Jobs in Orange County, led by the construction industry, are projected to grow at a “significantly higher” rate than nationwide, according to Chapman University’s latest semiannual economic forecast.
The county’s jobs growth should rise 2.4% this year, similar to 2.3% statewide and outpacing 1.5% nationwide, according to the 40th economic forecast by Chapman’s A. Gary Anderson Center for Economic Research.
“We will add 38,000 jobs this year in Orange County,” economist Jim Doti told an audience of about 1,000 at the Musco Center for the Arts at the university’s Orange campus.
The forecast predicts OC housing will appreciate 7% this year and 5.5% nationally.
The report cites four industries as the source of most of the job growth in the past four years and warned that half of those jobs are relatively low paying. It predicted housing affordability will continue to decline.
Chapman, which a year ago accurately predicted U.S. gross domestic product would increase 2.3% in 2017, put its 2018 forecast at 2.7%, up from the 2.5% predicted in December.

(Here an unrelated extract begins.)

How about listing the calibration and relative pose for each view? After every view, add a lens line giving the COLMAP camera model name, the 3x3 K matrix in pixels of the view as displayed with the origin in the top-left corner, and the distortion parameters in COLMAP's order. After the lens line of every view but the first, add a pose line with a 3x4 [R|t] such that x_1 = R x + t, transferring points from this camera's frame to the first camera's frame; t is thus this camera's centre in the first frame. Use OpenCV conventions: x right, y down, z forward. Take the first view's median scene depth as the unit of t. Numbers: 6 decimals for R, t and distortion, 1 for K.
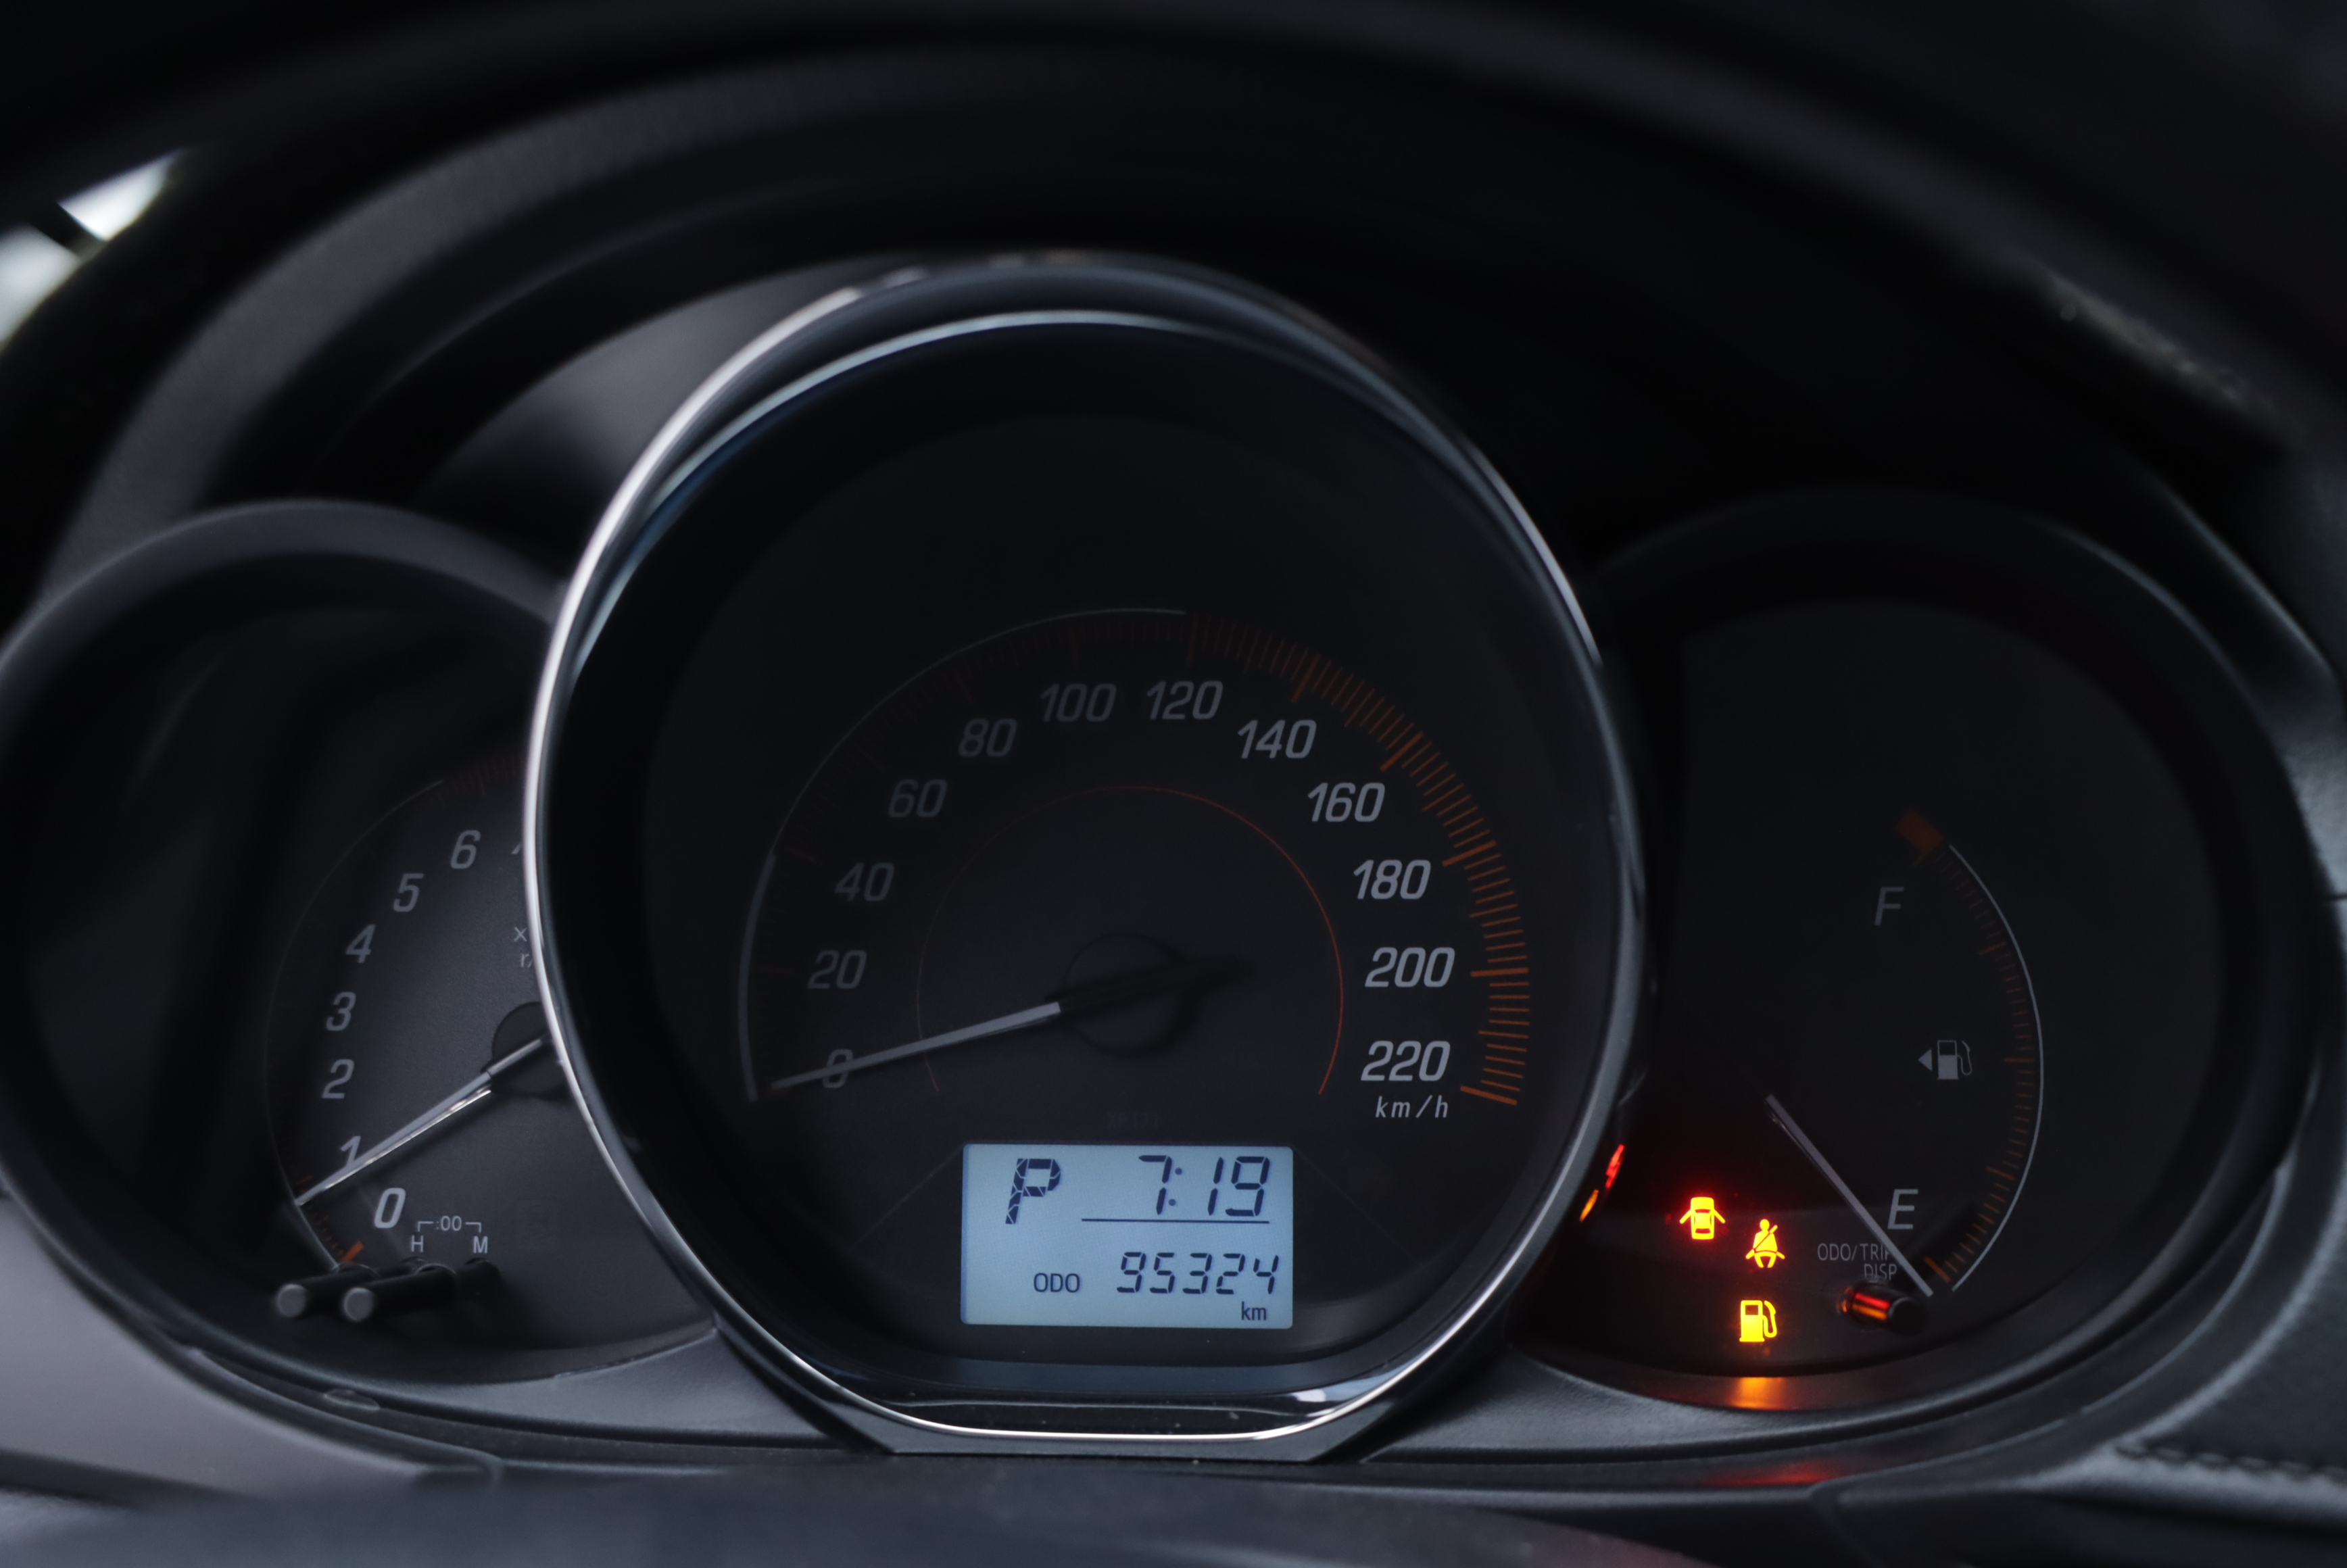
lens RADIAL K [[2645.4, 0, 1181.2], [0, 2645.4, 785.0], [0, 0, 1]] dist [-0.090090, 0.000000]
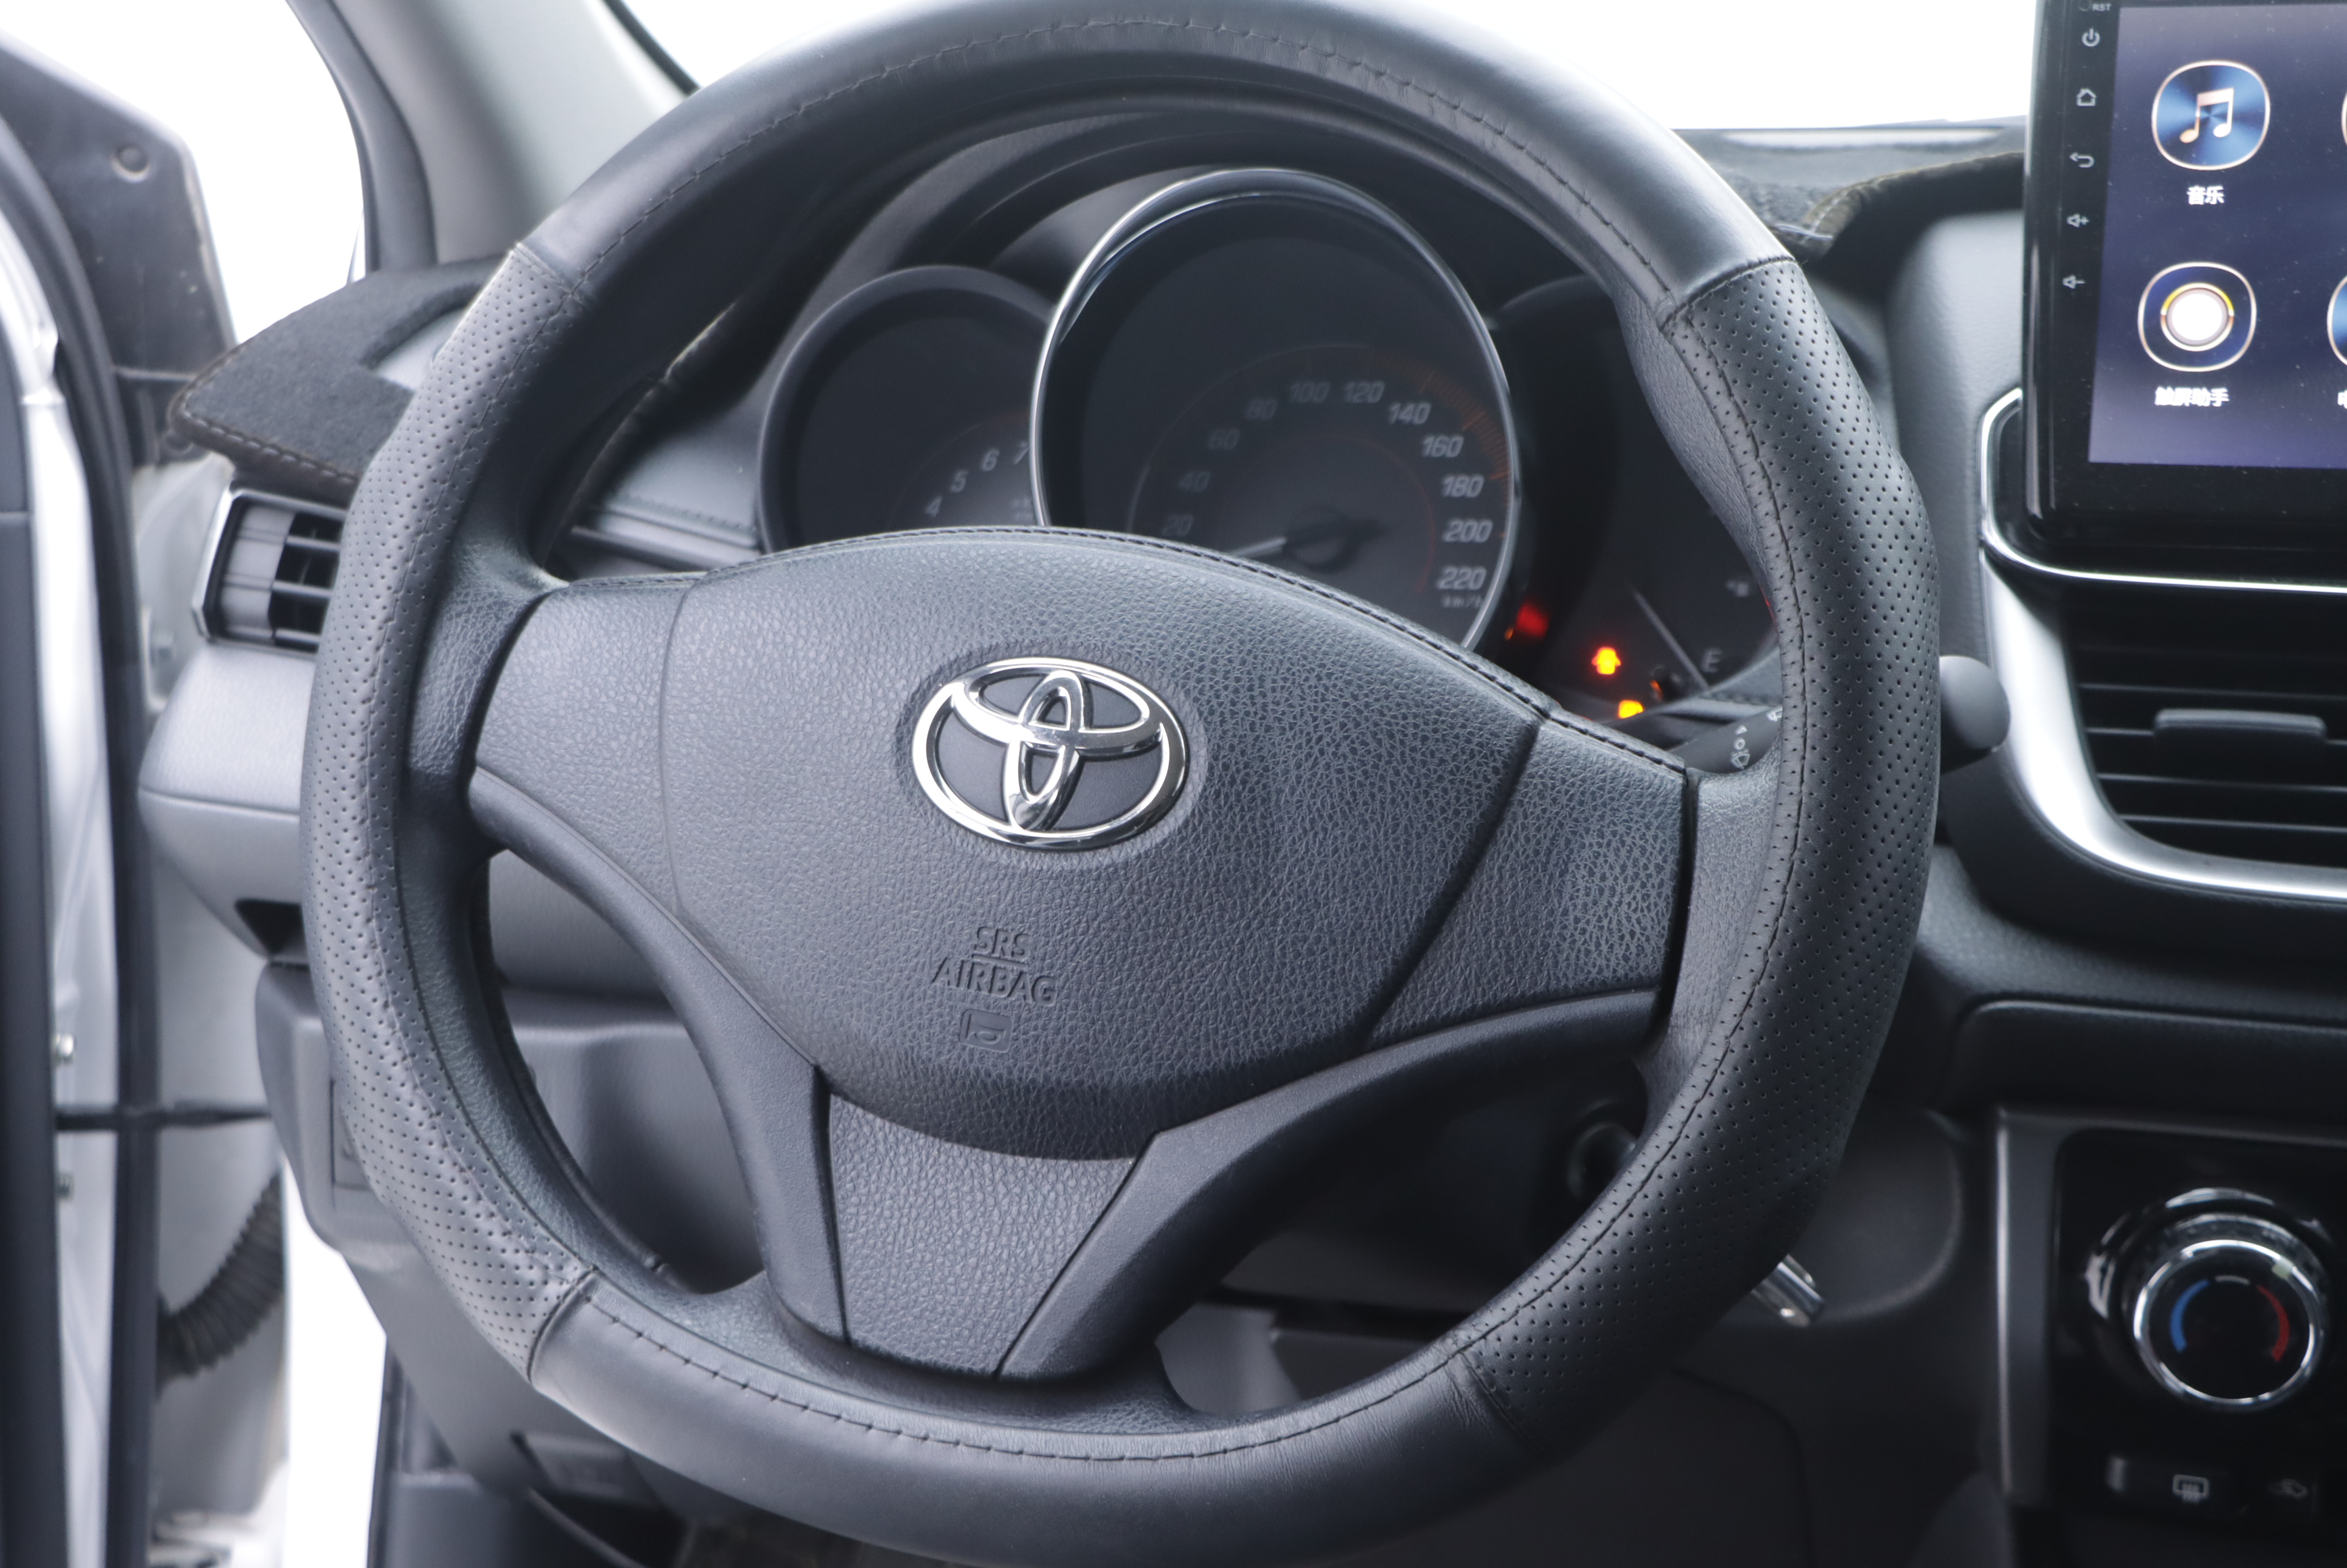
lens RADIAL K [[3706.3, 0, 1152.0], [0, 3706.3, 775.3], [0, 0, 1]] dist [0.101169, 0.000000]
pose [[0.982275, 0.049345, -0.180834, 0.355396], [-0.050407, 0.998728, -0.001277, 0.259915], [0.180541, 0.010369, 0.983513, -1.691640]]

Chapman’s forecasts are often cited in major publications, including the Wall Street Journal and Bloomberg Businessweek.
“This expansion will be the longest in the history of the United States,” Doti said. “When will it end?” As the Federal Reserve raises interest rates three times next year, the yield curve will come closer to an inversion, signaling a possible recession that may affect the 2020 presidential election, he said.
The best leading indicator of a recession is the inverted yield curve, where short-term debt rates are higher than longer term rates, he said. Doti, who helmed OC’s largest private university for 25 years as president, is an economist and disciple of Nobel laureate Milton Friedman.
California’s jobs growth should rise to 17.2 million led by an 8.9% increase in construction, with 72,000 new jobs this year, more than double the 33,000 reported last year.
Here are other forecast highlights:
Construction Leader
Overall, Orange County is projected to employ 1.66 million by year-end, growth led by construction, which “should pick up even more steam in 2018” with a 5.8% job growth rate versus 4.5% in 2017, the report says. The industry should employ 108,000 here by year-end, up from 78,000 in 2013.
Growth is fueled by a pickup in housing permits, which are projected to hit a post-recession high of 11,200 units this year. The report notes that single-family home permits have offset a “sharp decline” in those for multifamily units.
“It is too early to tell whether that decline is related in a significant way to concerns over mounting political pressure to institute rent controls in Orange County,” the report indicates.
Housing affordability, a measure of a family’s ability to afford a median-priced home, should continue to drop from 72.6 in late 2016 to 60 by year-end.
“Despite decreasing housing affordability in the county, we see tight supplies of homes available for sale, contributing to another year of relatively high housing appreciation,” the report says.
Emerging Sectors
About 77% of the 155,000 jobs created from 2013 to 2017 were in four sectors: construction, professional and business, education and health, and leisure and hospitality. Together, they grew jobs 3.9% annually compared to 1.2% growth in all job sectors.
“This disparity speaks to the growing relative importance of these categories in the Orange County economy,” the report indicates.
Average salaries were far higher in construction, $69,576, and professional and business, $66,820, than in education and health, $49,556 and leisure, $26,312.
The disparity “does not auger well for overall income growth,” the report says.
All sectors averaged $58,344.
Personal Income
Total personal income in OC should rise 4.9% to $215.5 billion, the biggest increase since 8% in 2015.
Total taxable sales are projected to climb 2.6% to $65.6 billion, the most since a 4.4% rise in 2014. Service stations will see the greatest increase, 8.1% to $3.84 billion.
A year ago, Chapman predicted inflation at 1.7%, below the eventual 2.1%. It’s predicting 2.7% in 2018.
It predicts the Federal Reserve will raise its benchmark fund rate to 2.25% by year-end and to 3% by the end of 2019.